TASK TO CARRY OUT ▸
What is the number of lines in the entries that contain the word "para"? Answer with that figure alone.

MATERIAL FOR THE TASK ▸
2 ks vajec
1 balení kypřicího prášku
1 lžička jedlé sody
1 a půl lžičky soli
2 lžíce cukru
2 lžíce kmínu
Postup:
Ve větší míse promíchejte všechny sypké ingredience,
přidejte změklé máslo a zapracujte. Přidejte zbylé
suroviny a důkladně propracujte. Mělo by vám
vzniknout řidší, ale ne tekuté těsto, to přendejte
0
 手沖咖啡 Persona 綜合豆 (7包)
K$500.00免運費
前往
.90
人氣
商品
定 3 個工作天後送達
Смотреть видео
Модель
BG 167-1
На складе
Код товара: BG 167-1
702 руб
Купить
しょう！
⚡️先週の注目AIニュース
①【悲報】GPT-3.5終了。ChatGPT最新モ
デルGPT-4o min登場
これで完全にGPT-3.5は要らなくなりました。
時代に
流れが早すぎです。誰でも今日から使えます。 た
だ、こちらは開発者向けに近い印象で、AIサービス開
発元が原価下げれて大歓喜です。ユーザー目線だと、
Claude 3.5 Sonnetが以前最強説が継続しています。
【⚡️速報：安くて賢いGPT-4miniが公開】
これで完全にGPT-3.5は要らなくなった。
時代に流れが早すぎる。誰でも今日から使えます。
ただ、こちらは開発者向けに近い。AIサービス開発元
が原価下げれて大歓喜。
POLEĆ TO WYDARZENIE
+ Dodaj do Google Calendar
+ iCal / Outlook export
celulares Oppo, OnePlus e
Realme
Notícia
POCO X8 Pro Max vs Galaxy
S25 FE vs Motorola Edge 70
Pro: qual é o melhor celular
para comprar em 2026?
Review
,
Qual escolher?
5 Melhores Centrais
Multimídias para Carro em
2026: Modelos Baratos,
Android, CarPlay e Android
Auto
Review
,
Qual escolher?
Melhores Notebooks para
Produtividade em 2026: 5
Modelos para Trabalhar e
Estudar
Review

RESULT FOR THIS EXERCISE ▸
4